Directive — Copy out every line of text in the data below character for character, and leave the pictures out.

┌─ Exercise materials

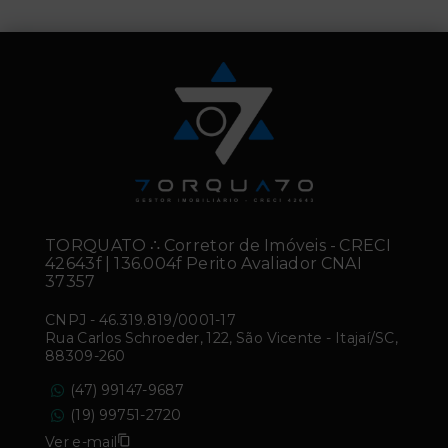
TORQUATO ∴ Corretor de Imóveis - CRECI
42643f | 136.004f Perito Avaliador CNAI
37357
CNPJ
-
46.319.819/0001-17
Rua Carlos Schroeder, 122, São Vicente - Itajaí/SC,
88309-260
(47) 99147-9687
(19) 99751-2720
Ver e-mail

└─

Written solution —
TORQUATO ∴ Corretor de Imóveis - CRECI
42643f | 136.004f Perito Avaliador CNAI
37357
CNPJ
-
46.319.819/0001-17
Rua Carlos Schroeder, 122, São Vicente - Itajaí/SC,
88309-260
(47) 99147-9687
(19) 99751-2720
Ver e-mail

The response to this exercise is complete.